Repeat the following entries exactly, excluding pictures.

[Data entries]
★ ★ ★

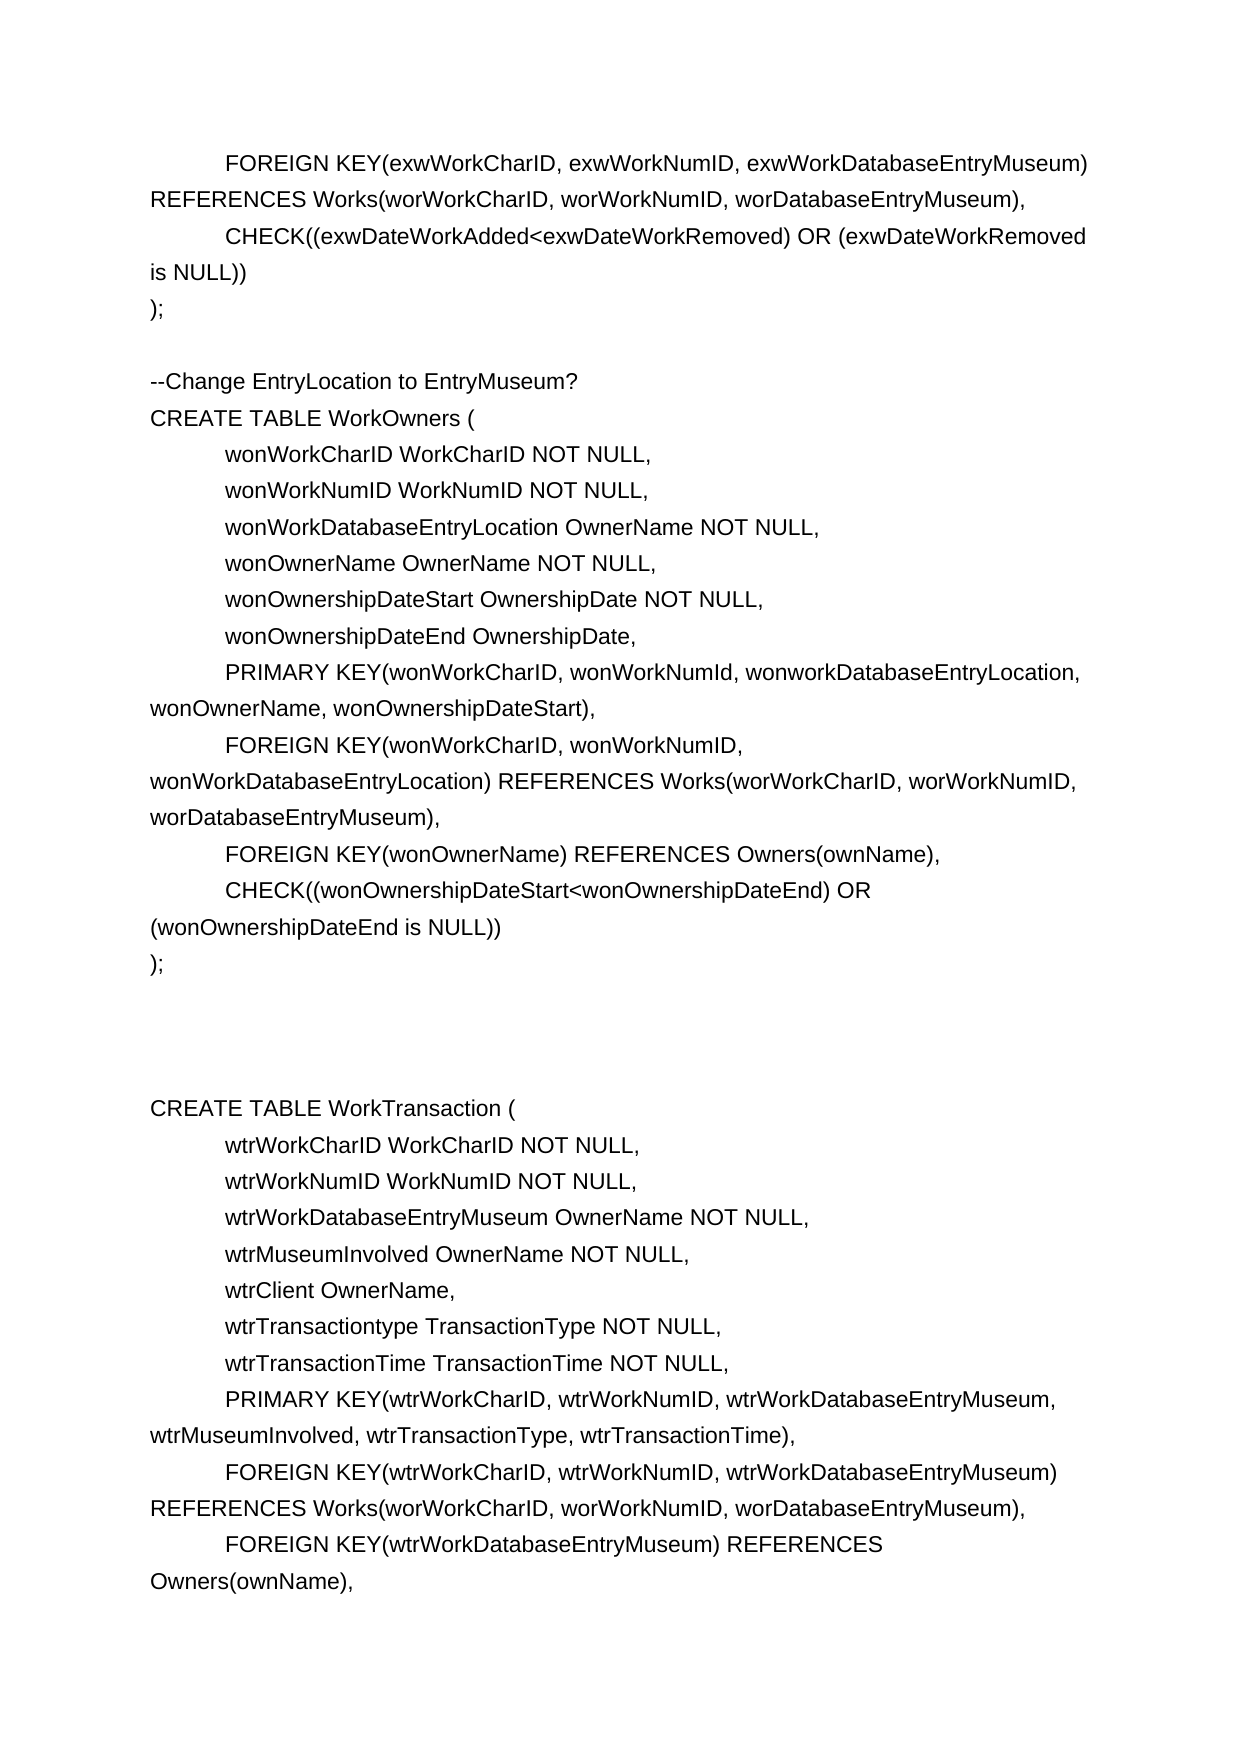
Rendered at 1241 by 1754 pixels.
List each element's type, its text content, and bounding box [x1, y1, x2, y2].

text PRIMARY KEY(wonWorkCharID, wonWorkNumId, wonworkDatabaseEntryLocation, wonOwnerName, wonOwnershipDateStart), [150, 659, 1090, 722]
text wonOwnershipDateEnd OwnershipDate, [150, 623, 1090, 649]
text wonWorkCharID WorkCharID NOT NULL, [150, 441, 1090, 467]
text FOREIGN KEY(wonWorkCharID, wonWorkNumID, wonWorkDatabaseEntryLocation) REFERENCES Works(worWorkCharID, worWorkNumID, worDatabaseEntryMuseum), [150, 732, 1090, 831]
text wtrClient OwnerName, [150, 1277, 1090, 1303]
text wtrWorkDatabaseEntryMuseum OwnerName NOT NULL, [150, 1204, 1090, 1231]
text wtrMuseumInvolved OwnerName NOT NULL, [150, 1241, 1090, 1267]
text wonWorkDatabaseEntryLocation OwnerName NOT NULL, [150, 513, 1090, 540]
text wonWorkNumID WorkNumID NOT NULL, [150, 477, 1090, 503]
text CHECK((wonOwnershipDateStart<wonOwnershipDateEnd) OR (wonOwnershipDateEnd is NULL)) [150, 877, 1090, 940]
text PRIMARY KEY(wtrWorkCharID, wtrWorkNumID, wtrWorkDatabaseEntryMuseum, wtrMuseumInvolved, wtrTransactionType, wtrTransactionTime), [150, 1386, 1090, 1449]
text wtrTransactionTime TransactionTime NOT NULL, [150, 1350, 1090, 1376]
text wonOwnerName OwnerName NOT NULL, [150, 550, 1090, 576]
text ); [150, 950, 1090, 976]
text wtrWorkCharID WorkCharID NOT NULL, [150, 1132, 1090, 1158]
text wtrTransactiontype TransactionType NOT NULL, [150, 1313, 1090, 1340]
text CREATE TABLE WorkTransaction ( [150, 1095, 1090, 1122]
text FOREIGN KEY(wonOwnerName) REFERENCES Owners(ownName), [150, 841, 1090, 867]
text wtrWorkNumID WorkNumID NOT NULL, [150, 1168, 1090, 1194]
text wonOwnershipDateStart OwnershipDate NOT NULL, [150, 586, 1090, 613]
text ); [150, 295, 1090, 322]
text FOREIGN KEY(wtrWorkCharID, wtrWorkNumID, wtrWorkDatabaseEntryMuseum) REFERENCES Works(worWorkCharID, worWorkNumID, worDatabaseEntryMuseum), [150, 1459, 1090, 1521]
text FOREIGN KEY(wtrWorkDatabaseEntryMuseum) REFERENCES Owners(ownName), [150, 1531, 1090, 1594]
text CHECK((exwDateWorkAdded<exwDateWorkRemoved) OR (exwDateWorkRemoved is NULL)) [150, 223, 1090, 285]
text FOREIGN KEY(exwWorkCharID, exwWorkNumID, exwWorkDatabaseEntryMuseum) REFERENCES Works(worWorkCharID, worWorkNumID, worDatabaseEntryMuseum), [150, 150, 1090, 213]
text --Change EntryLocation to EntryMuseum? [150, 368, 1090, 394]
text CREATE TABLE WorkOwners ( [150, 404, 1090, 431]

★ ★ ★

## Response
Rendered at 1241 by 1754 pixels.
List each element's type, its text content, and bounding box [x1, y1, x2, y2].

text PRIMARY KEY(wonWorkCharID, wonWorkNumId, wonworkDatabaseEntryLocation, wonOwnerName, wonOwnershipDateStart), [150, 659, 1090, 722]
text wonOwnershipDateEnd OwnershipDate, [150, 623, 1090, 649]
text wonWorkCharID WorkCharID NOT NULL, [150, 441, 1090, 467]
text FOREIGN KEY(wonWorkCharID, wonWorkNumID, wonWorkDatabaseEntryLocation) REFERENCES Works(worWorkCharID, worWorkNumID, worDatabaseEntryMuseum), [150, 732, 1090, 831]
text wtrClient OwnerName, [150, 1277, 1090, 1303]
text wtrWorkDatabaseEntryMuseum OwnerName NOT NULL, [150, 1204, 1090, 1231]
text wtrMuseumInvolved OwnerName NOT NULL, [150, 1241, 1090, 1267]
text wonWorkDatabaseEntryLocation OwnerName NOT NULL, [150, 513, 1090, 540]
text wonWorkNumID WorkNumID NOT NULL, [150, 477, 1090, 503]
text CHECK((wonOwnershipDateStart<wonOwnershipDateEnd) OR (wonOwnershipDateEnd is NULL)) [150, 877, 1090, 940]
text PRIMARY KEY(wtrWorkCharID, wtrWorkNumID, wtrWorkDatabaseEntryMuseum, wtrMuseumInvolved, wtrTransactionType, wtrTransactionTime), [150, 1386, 1090, 1449]
text wtrTransactionTime TransactionTime NOT NULL, [150, 1350, 1090, 1376]
text wonOwnerName OwnerName NOT NULL, [150, 550, 1090, 576]
text ); [150, 950, 1090, 976]
text wtrWorkCharID WorkCharID NOT NULL, [150, 1132, 1090, 1158]
text wtrTransactiontype TransactionType NOT NULL, [150, 1313, 1090, 1340]
text CREATE TABLE WorkTransaction ( [150, 1095, 1090, 1122]
text FOREIGN KEY(wonOwnerName) REFERENCES Owners(ownName), [150, 841, 1090, 867]
text wtrWorkNumID WorkNumID NOT NULL, [150, 1168, 1090, 1194]
text wonOwnershipDateStart OwnershipDate NOT NULL, [150, 586, 1090, 613]
text ); [150, 295, 1090, 322]
text FOREIGN KEY(wtrWorkCharID, wtrWorkNumID, wtrWorkDatabaseEntryMuseum) REFERENCES Works(worWorkCharID, worWorkNumID, worDatabaseEntryMuseum), [150, 1459, 1090, 1521]
text FOREIGN KEY(wtrWorkDatabaseEntryMuseum) REFERENCES Owners(ownName), [150, 1531, 1090, 1594]
text CHECK((exwDateWorkAdded<exwDateWorkRemoved) OR (exwDateWorkRemoved is NULL)) [150, 223, 1090, 285]
text FOREIGN KEY(exwWorkCharID, exwWorkNumID, exwWorkDatabaseEntryMuseum) REFERENCES Works(worWorkCharID, worWorkNumID, worDatabaseEntryMuseum), [150, 150, 1090, 213]
text --Change EntryLocation to EntryMuseum? [150, 368, 1090, 394]
text CREATE TABLE WorkOwners ( [150, 404, 1090, 431]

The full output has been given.